Task objective: Print the lines from the line that contains "Print R, t and" to the line that contains "0.214033, -0.056410, 0.378222]]", both included, reproducing them without any change. Leave the pictures out of your answer.

Provided data:
────────────────────────────────────────

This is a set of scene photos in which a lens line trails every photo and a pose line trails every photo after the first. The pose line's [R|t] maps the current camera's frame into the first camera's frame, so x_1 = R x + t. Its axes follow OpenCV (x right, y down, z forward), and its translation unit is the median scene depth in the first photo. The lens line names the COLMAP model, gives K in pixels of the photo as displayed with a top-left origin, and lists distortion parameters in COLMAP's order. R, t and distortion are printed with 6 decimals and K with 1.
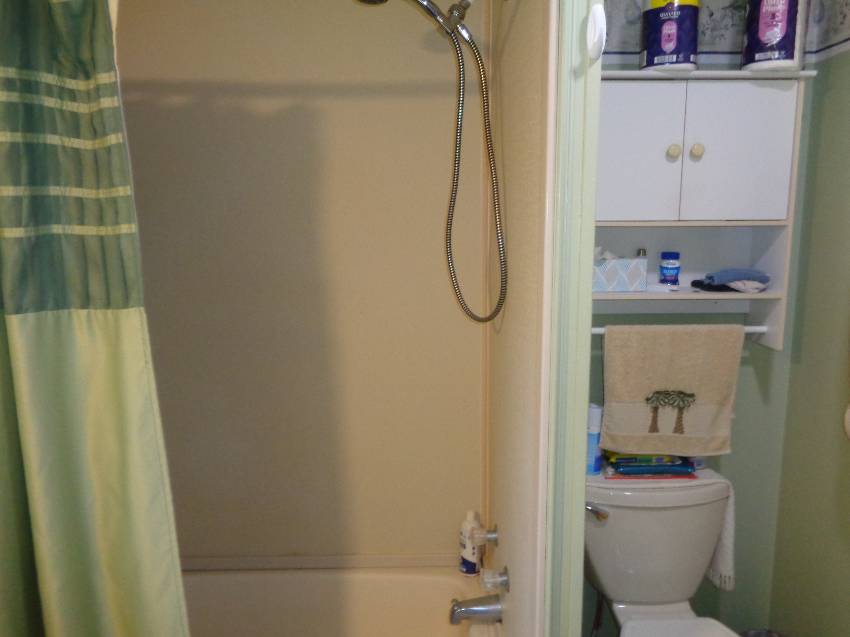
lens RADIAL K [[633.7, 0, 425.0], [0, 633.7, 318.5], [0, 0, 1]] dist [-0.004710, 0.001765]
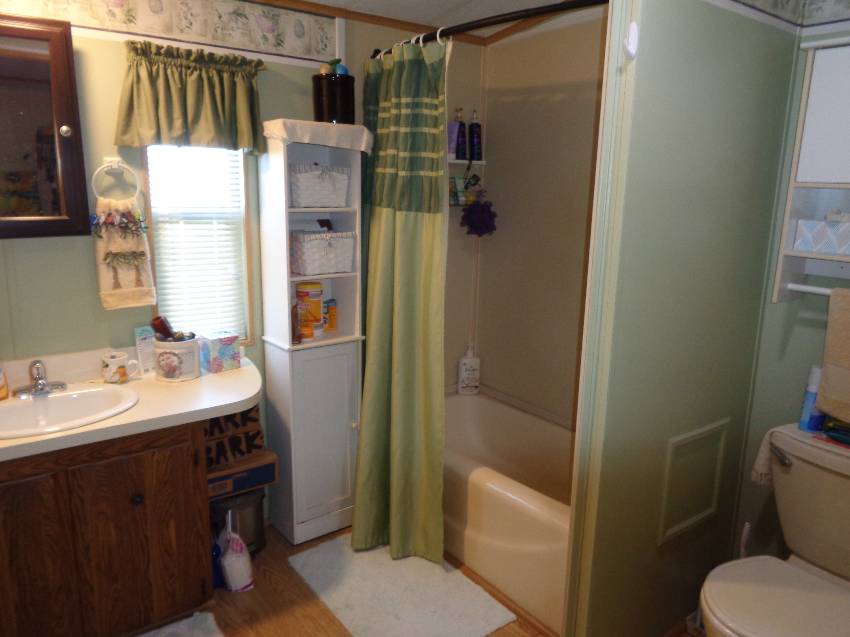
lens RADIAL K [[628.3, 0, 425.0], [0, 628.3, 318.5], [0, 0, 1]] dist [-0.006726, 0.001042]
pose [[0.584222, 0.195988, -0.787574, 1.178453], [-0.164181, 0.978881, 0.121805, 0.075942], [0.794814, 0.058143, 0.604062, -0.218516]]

────────────────────────────────────────

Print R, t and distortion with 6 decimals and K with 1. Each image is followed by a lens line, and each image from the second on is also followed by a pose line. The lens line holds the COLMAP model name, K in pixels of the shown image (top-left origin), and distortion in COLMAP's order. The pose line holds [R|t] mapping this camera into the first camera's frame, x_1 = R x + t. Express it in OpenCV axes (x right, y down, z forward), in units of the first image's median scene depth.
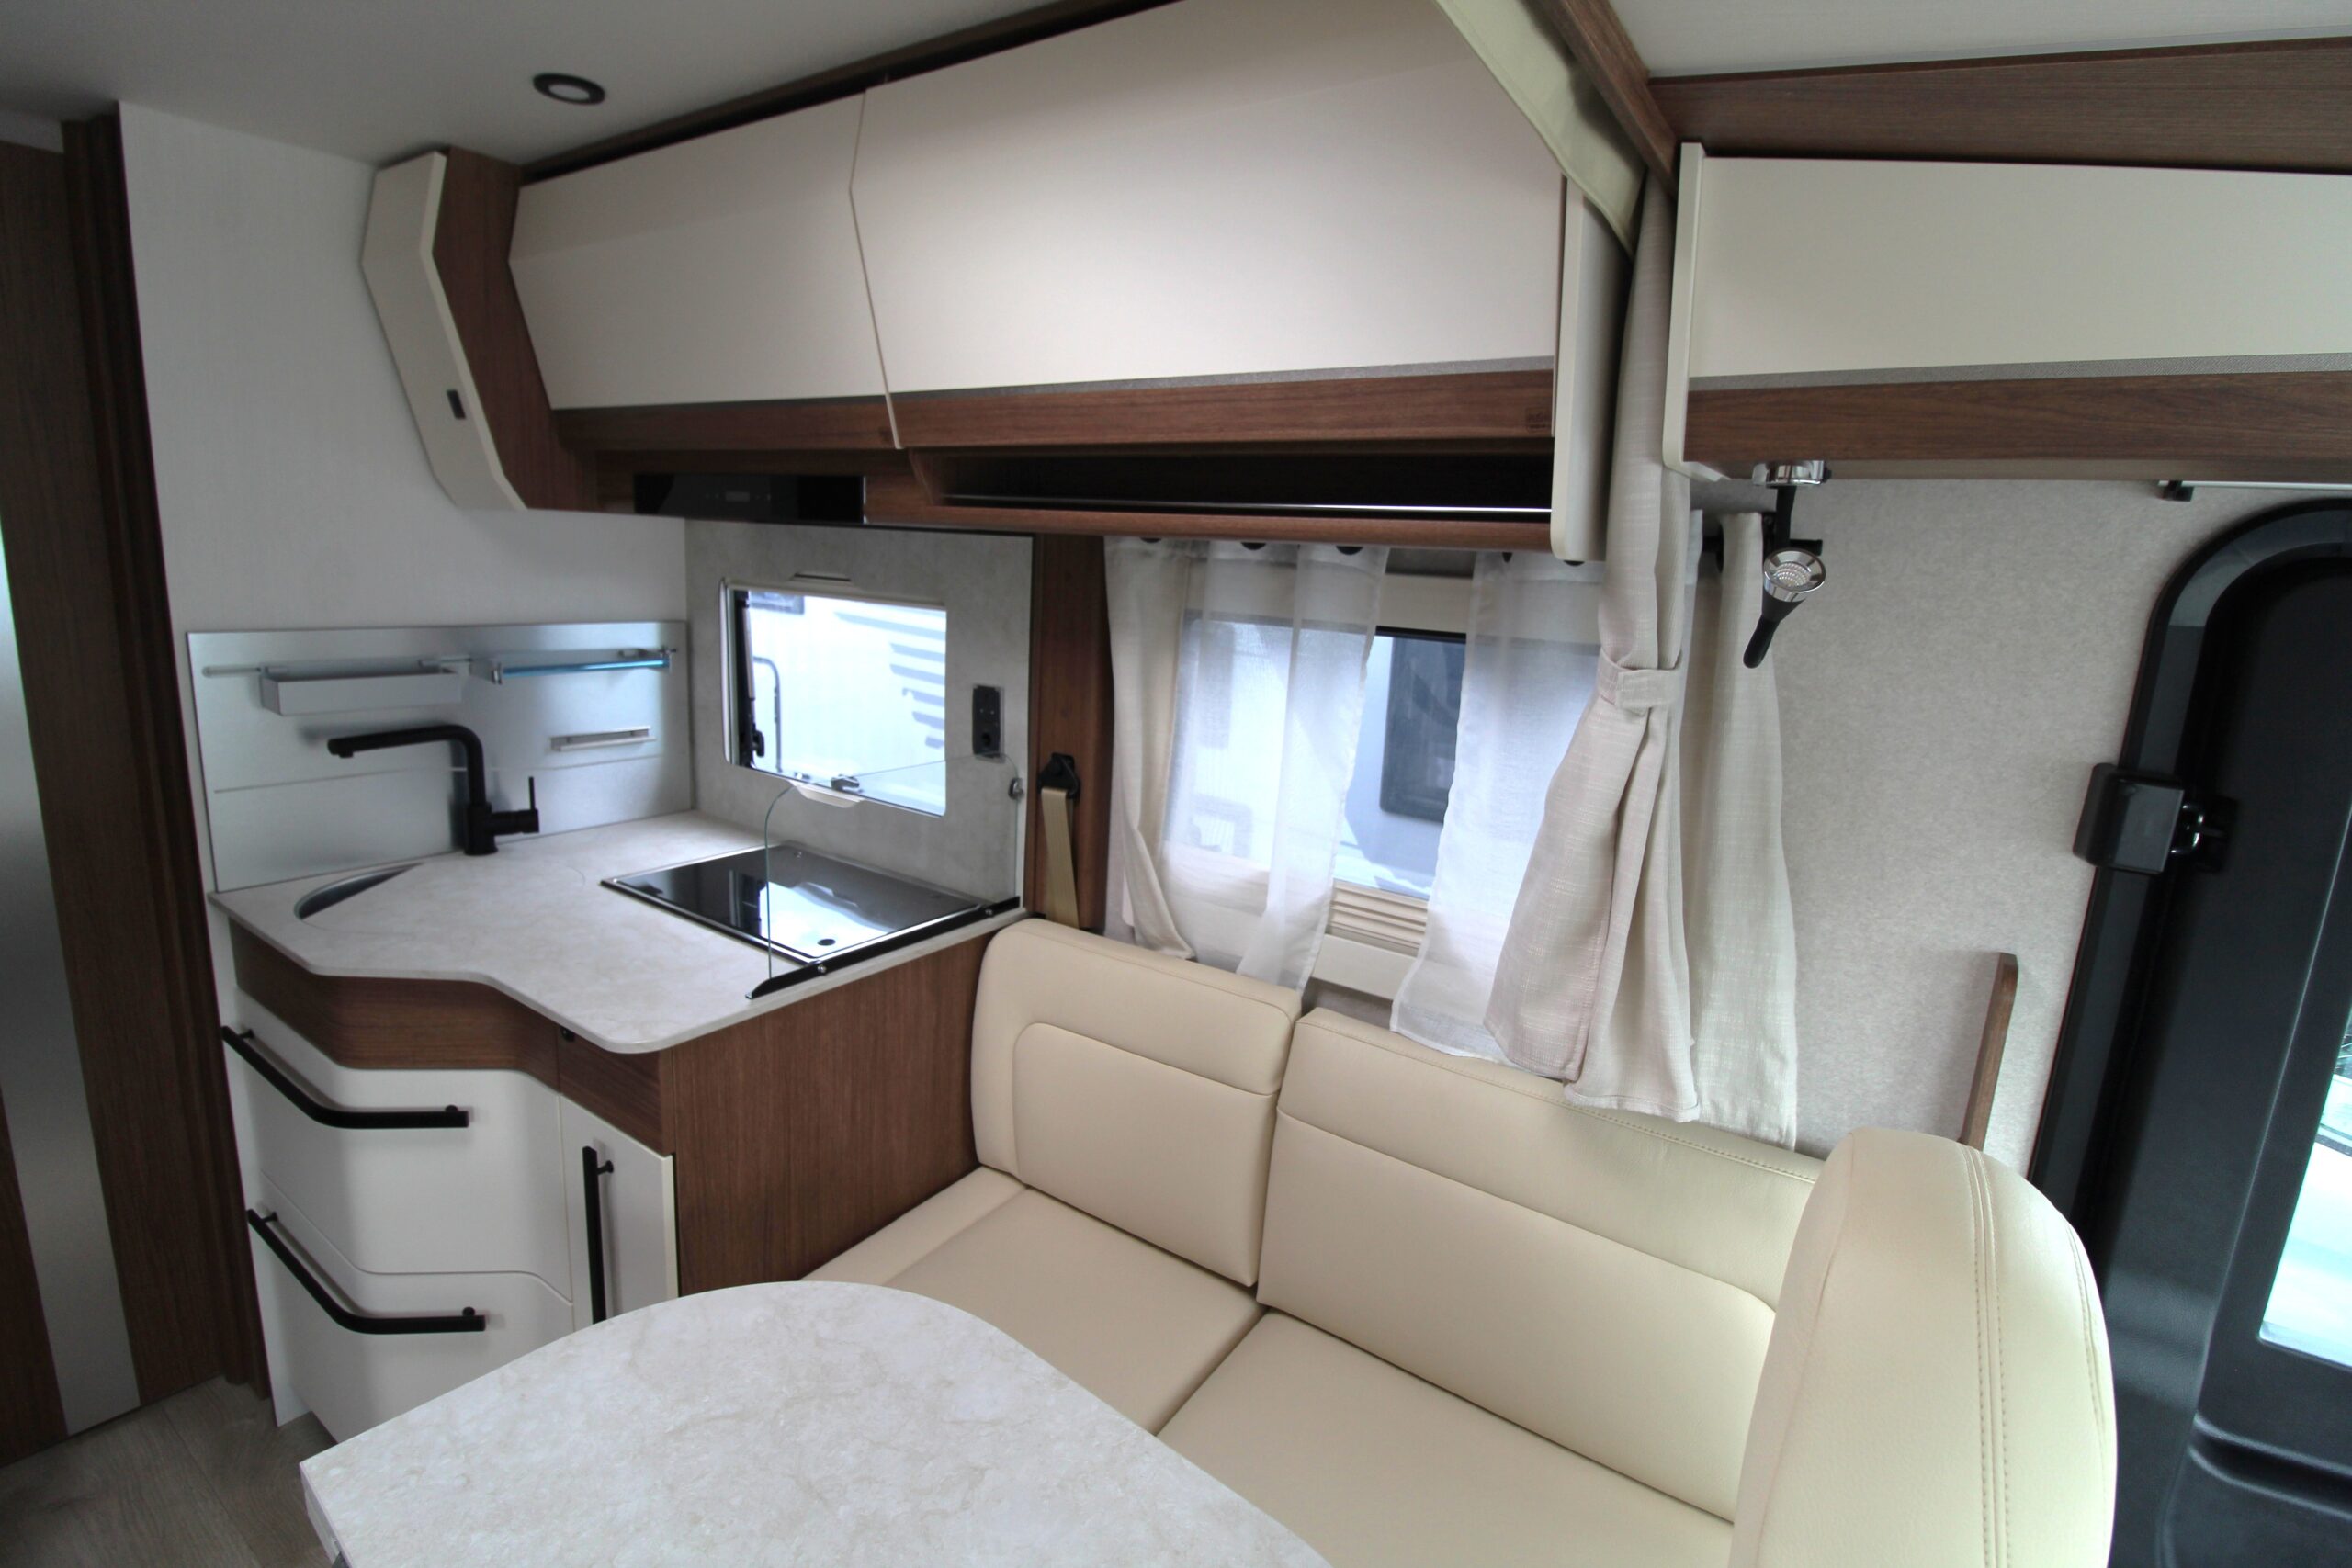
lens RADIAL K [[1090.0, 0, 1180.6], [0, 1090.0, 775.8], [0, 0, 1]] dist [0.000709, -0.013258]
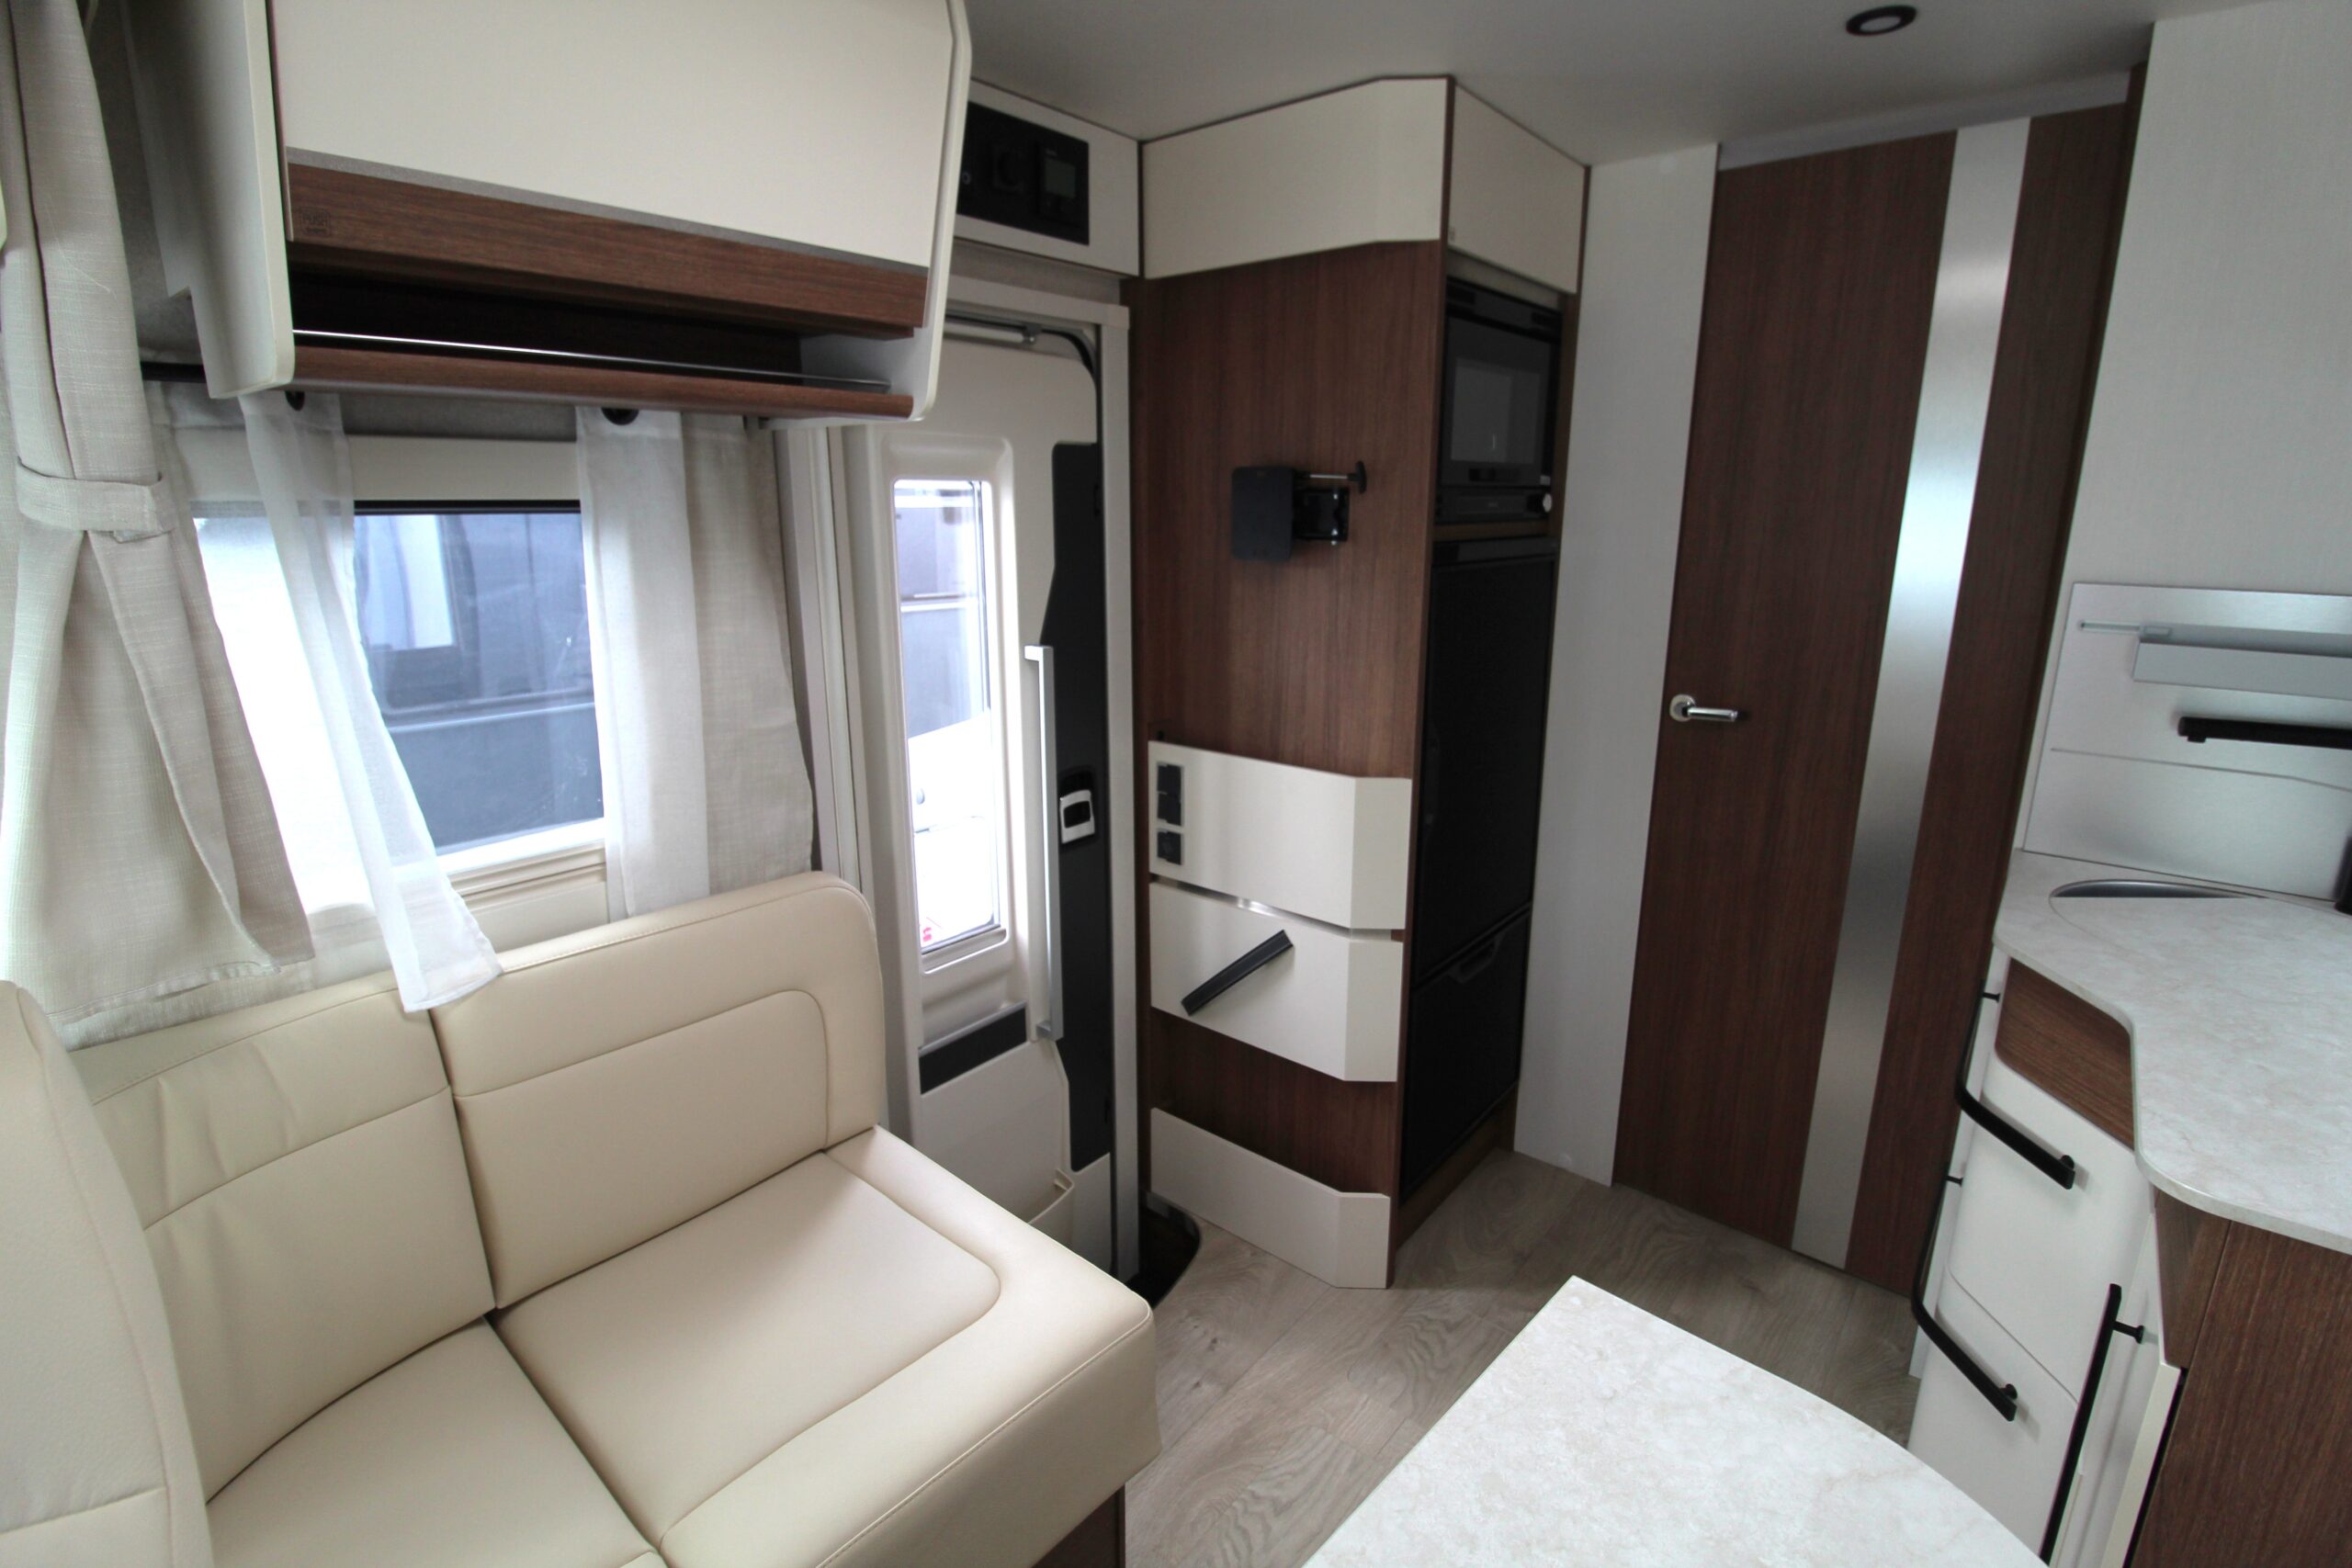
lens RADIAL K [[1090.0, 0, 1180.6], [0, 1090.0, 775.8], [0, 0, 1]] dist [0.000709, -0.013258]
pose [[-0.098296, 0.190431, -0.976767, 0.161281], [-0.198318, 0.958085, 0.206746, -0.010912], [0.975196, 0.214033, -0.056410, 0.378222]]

────────────────────────────────────────

Response:
Print R, t and distortion with 6 decimals and K with 1. Each image is followed by a lens line, and each image from the second on is also followed by a pose line. The lens line holds the COLMAP model name, K in pixels of the shown image (top-left origin), and distortion in COLMAP's order. The pose line holds [R|t] mapping this camera into the first camera's frame, x_1 = R x + t. Express it in OpenCV axes (x right, y down, z forward), in units of the first image's median scene depth.
lens RADIAL K [[1090.0, 0, 1180.6], [0, 1090.0, 775.8], [0, 0, 1]] dist [0.000709, -0.013258]
lens RADIAL K [[1090.0, 0, 1180.6], [0, 1090.0, 775.8], [0, 0, 1]] dist [0.000709, -0.013258]
pose [[-0.098296, 0.190431, -0.976767, 0.161281], [-0.198318, 0.958085, 0.206746, -0.010912], [0.975196, 0.214033, -0.056410, 0.378222]]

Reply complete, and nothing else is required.